Produce an exact copy of the lines from the line containing "konsantrasyonları 2 yaşın" through the last line of the listing below, both ends included, and nothing else.
━━ PROVIDED INFORMATION ━━
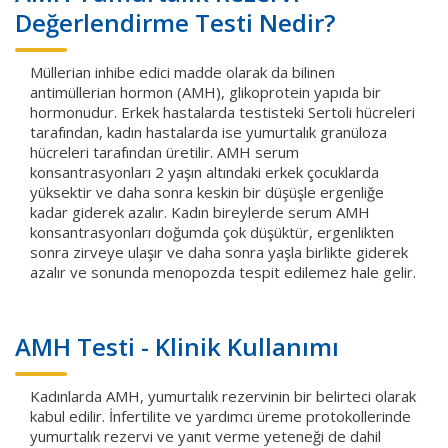
Değerlendirme Testi Nedir?
Müllerian inhibe edici madde olarak da bilinen
antimüllerian hormon (AMH), glikoprotein yapıda bir
hormonudur. Erkek hastalarda testisteki Sertoli hücreleri
tarafından, kadın hastalarda ise yumurtalık granüloza
hücreleri tarafından üretilir. AMH serum
konsantrasyonları 2 yaşın altındaki erkek çocuklarda
yüksektir ve daha sonra keskin bir düşüşle ergenliğe
kadar giderek azalır. Kadın bireylerde serum AMH
konsantrasyonları doğumda çok düşüktür, ergenlikten
sonra zirveye ulaşır ve daha sonra yaşla birlikte giderek
azalır ve sonunda menopozda tespit edilemez hale gelir.
AMH Testi - Klinik Kullanımı
Kadınlarda AMH, yumurtalık rezervinin bir belirteci olarak
kabul edilir. İnfertilite ve yardımcı üreme protokollerinde
yumurtalık rezervi ve yanıt verme yeteneği de dahil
━━━
▸ WRITTEN SOLUTION:
konsantrasyonları 2 yaşın altındaki erkek çocuklarda
yüksektir ve daha sonra keskin bir düşüşle ergenliğe
kadar giderek azalır. Kadın bireylerde serum AMH
konsantrasyonları doğumda çok düşüktür, ergenlikten
sonra zirveye ulaşır ve daha sonra yaşla birlikte giderek
azalır ve sonunda menopozda tespit edilemez hale gelir.
AMH Testi - Klinik Kullanımı
Kadınlarda AMH, yumurtalık rezervinin bir belirteci olarak
kabul edilir. İnfertilite ve yardımcı üreme protokollerinde
yumurtalık rezervi ve yanıt verme yeteneği de dahil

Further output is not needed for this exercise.